La antigua mezquita se llenó de cánticos en alabanza al Señor, y en la inmensidad de las cinco naves la música se entrelazaba con las volutas de incienso, creando esa atmósfera mágica que ninguno de los presentes olvidaría jamás. Ya la noche venida, las calles y plazas estaban abarrotadas de gentes de la más variada condición. Los nobles paseaban en sus magníficos carruajes, tirados por espléndidos caballos adornados con la gracia que tienen en Sevilla: cintas y borlas de seda, y bandas de cuero repujado lucían sobre los lustrosos cuerpos de los equinos.

La Villa resplandecía como si fuera de día. Gracias a mil artilugios de luz, hachones, hogueras, velas y candelas, la fiesta continuaba entrada la oscuridad, y los alegres cantos que acompañaban a toda suerte de instrumentos terminaban en bailes envueltos en el opulento y penetrante aroma del azahar que incitaba a la pasión. Hermandades y cofradías, más galanas que nunca, y todos los habitantes de aquella villa singular que albergaba una inmensa capacidad para la alegría y el gozo se unían en una misma pasión, la pasión de vivir.
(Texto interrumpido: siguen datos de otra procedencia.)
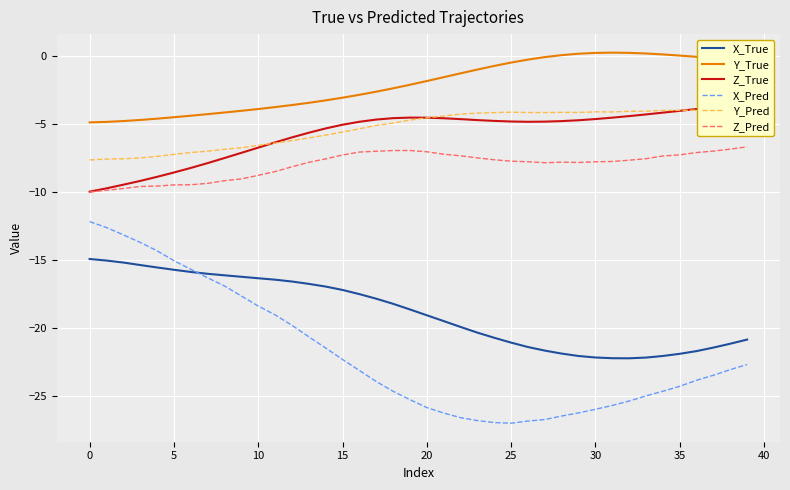

What is the lowest value of the X_Pred series?

-27.0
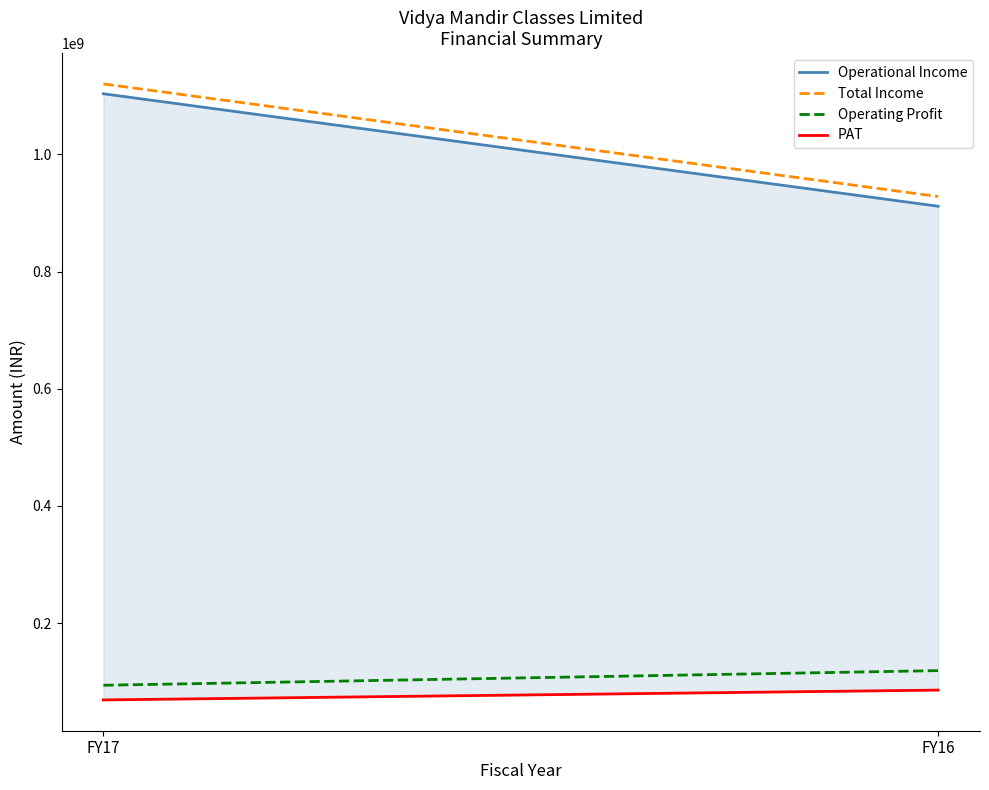

What is the total value across all series at FY16?

2044041351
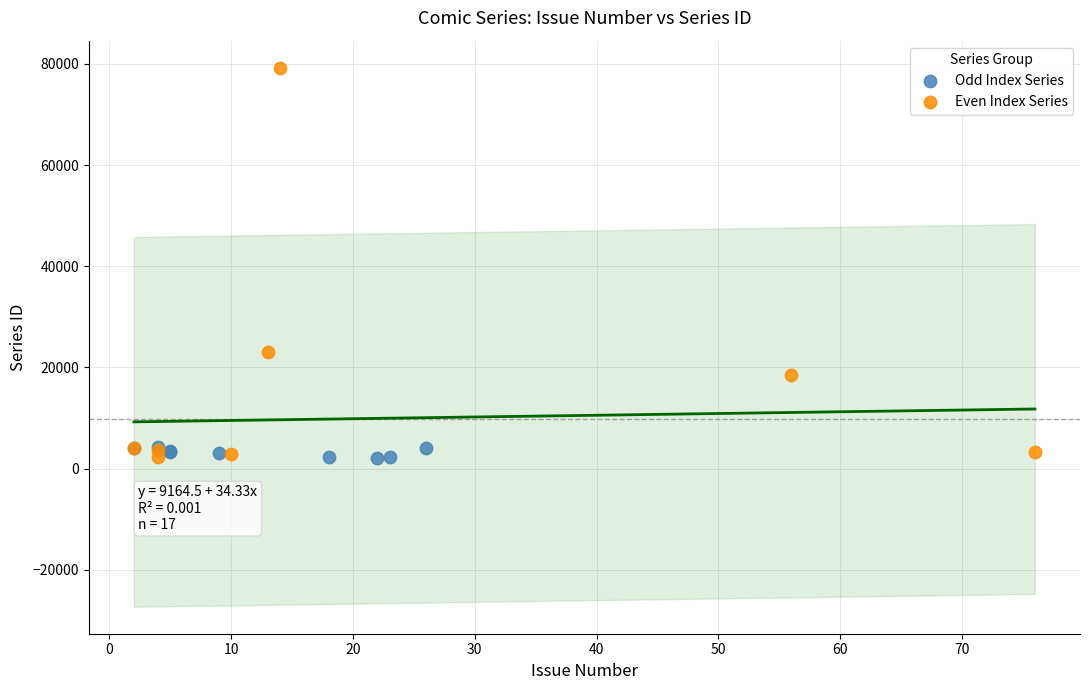

Which series contains the highest Y value?

Even Index Series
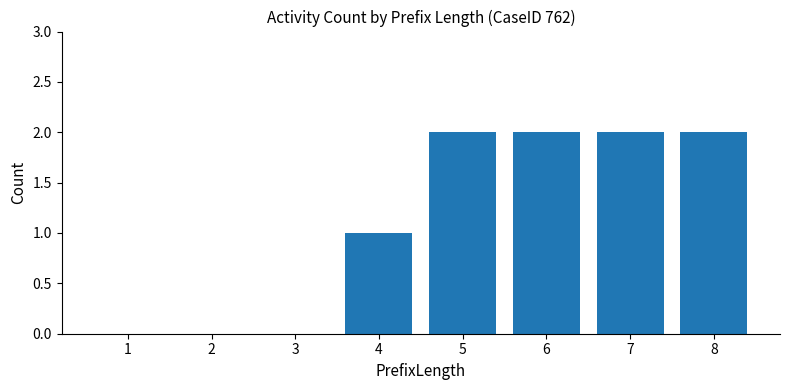

The value at 8 is 2. True or false?

True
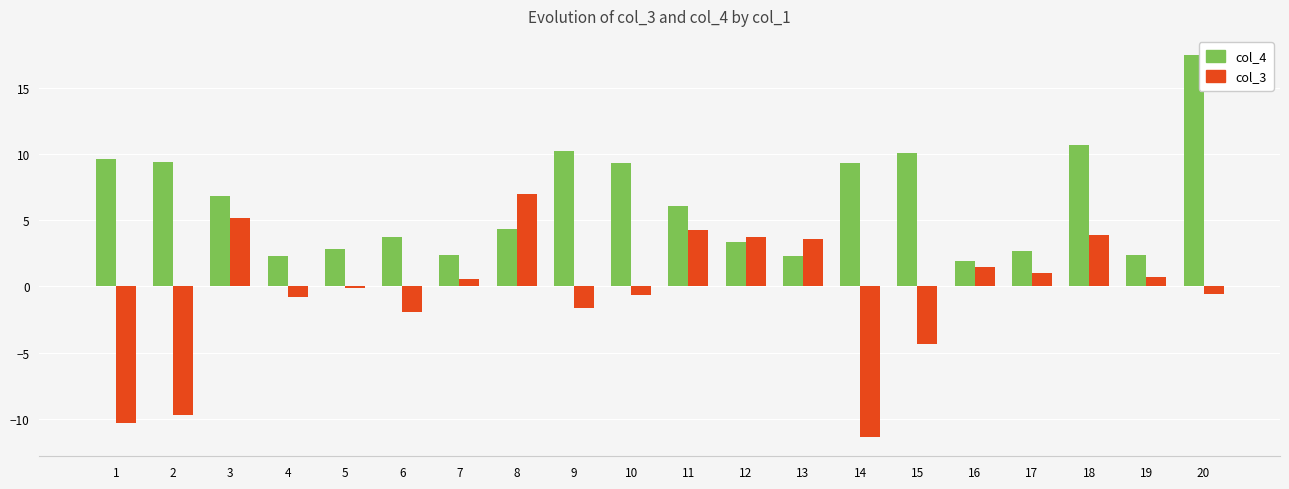

Rank the series by their maximum value, from highest to lowest.

col_4, col_3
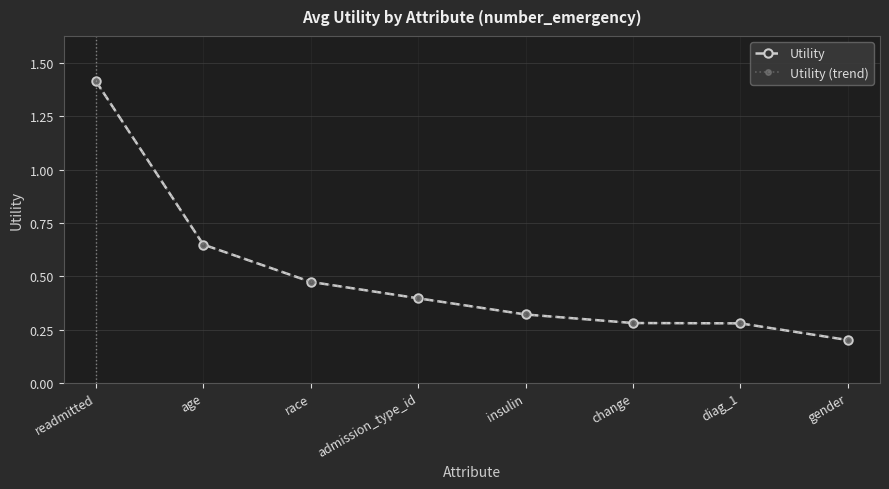

Does the chart have visible grid lines?

Yes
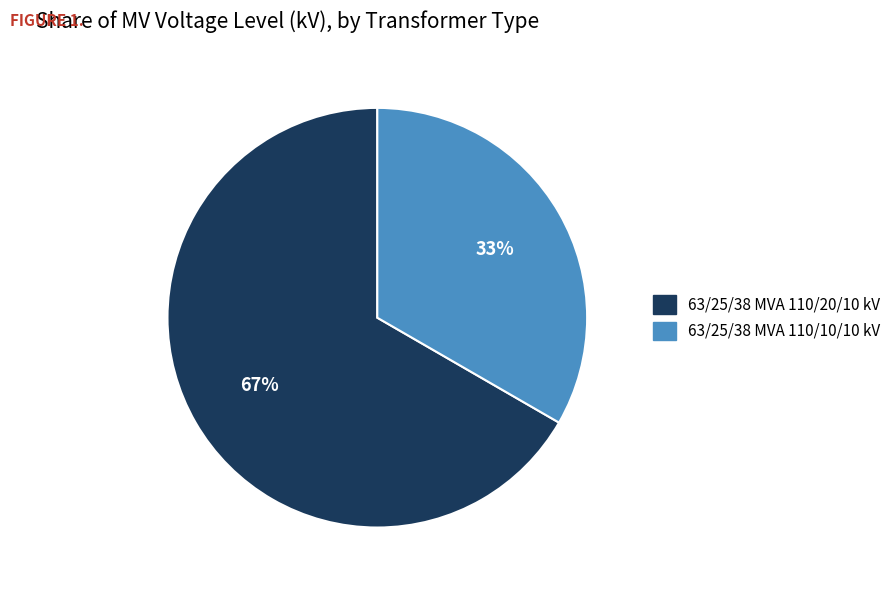

What is the majority slice?

63/25/38 MVA 110/20/10 kV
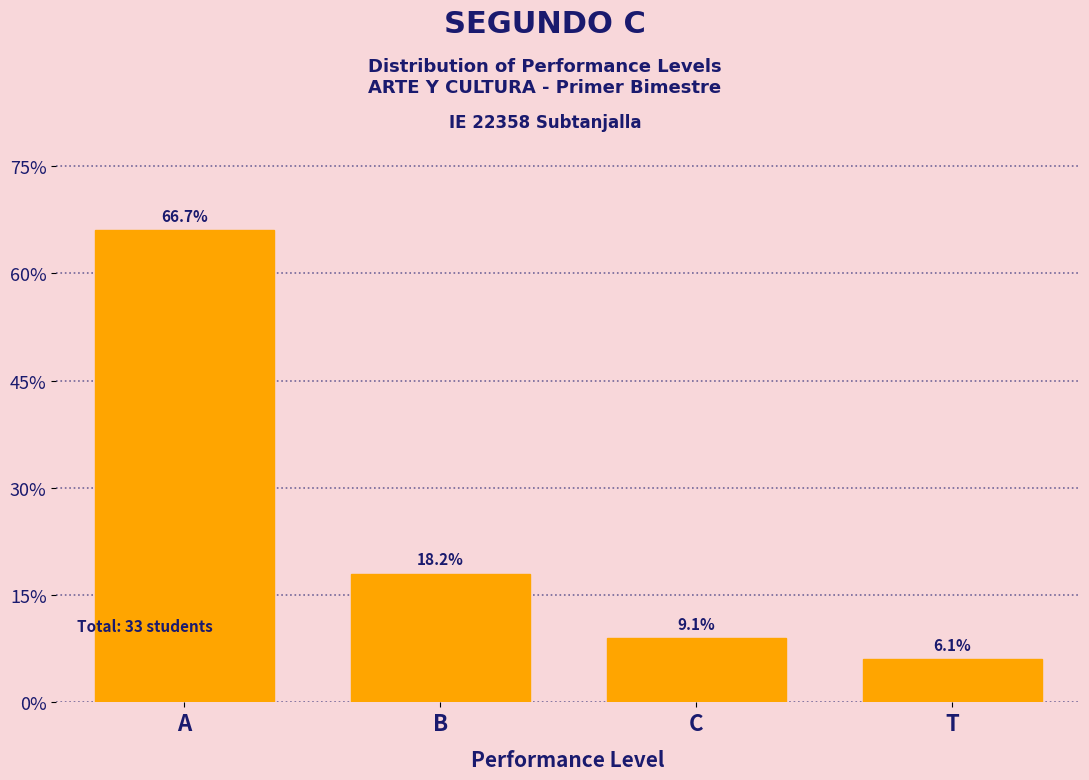

Does the chart contain any negative values?

No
Aquella pasión que llevaría a Luisa a realizar obras extraordinarias y a obtener un destino sin par. ¡Sevilla había de ser!

La Judería

Se había internado Luisa por las estrechas callejuelas del barrio de la Judería. Las casas, tan apretadas entre sí, dejaban pasar en sus resquicios una luz tamizada que producía una atmósfera misteriosa. Por otra parte, los geranios de un rojo restallante que cubrían las fachadas aligeraban el denso ambiente. Poco a poco fue apretando el paso. Observaba con placer los balcones de sólidas maderas, las paredes blancas dibujadas con las sombras que provocaba la claridad. En la dichosa contemplación, había ya casi olvidado el encargo que a este lugar la había traído.

Tenía que visitar la casa de un rico comerciante que deseaba unas imágenes.

Buscaba la casa que su padre le indicara, pero no era fácil, pues todas eran muy similares: blancas, con bellos miradores de madera y celosías en las ventanas; alguna parra trepaba diligente aquí y allá, creando con la repetición serena armonía.[13]

En esto se hallaba cuando oyó una voz que susurraba:

—¿Cómo has podido ordenar un belén? ¿Has olvidado acaso tan presto tu origen y tu raza?

—No, padre, no lo he olvidado. Pero habéis de entender que fiel cristiano soy, a la par que me enorgullezco de mi pueblo.

—¿Quieres decir que adoras a dos dioses a la vez? ¡Escándalo y vergüenza!

—No. No es escándalo ni vergüenza, es comprensión. Dios es uno, es bondad, es perdón. Creo en la omnipotencia de ese Dios, que nos ha de amar. Son los hombres los que le dan distintos nombres, mas Él es Uno.

Echó Luisa marcha atrás y entendió que había encontrado lo que buscaba. Volvió a recorrer el camino hacia aquella casa, produciendo todo el ruido que pudo con el fin de hacerse notar.

Las tranquilas frases del joven resonaron durante muchos años en su mente.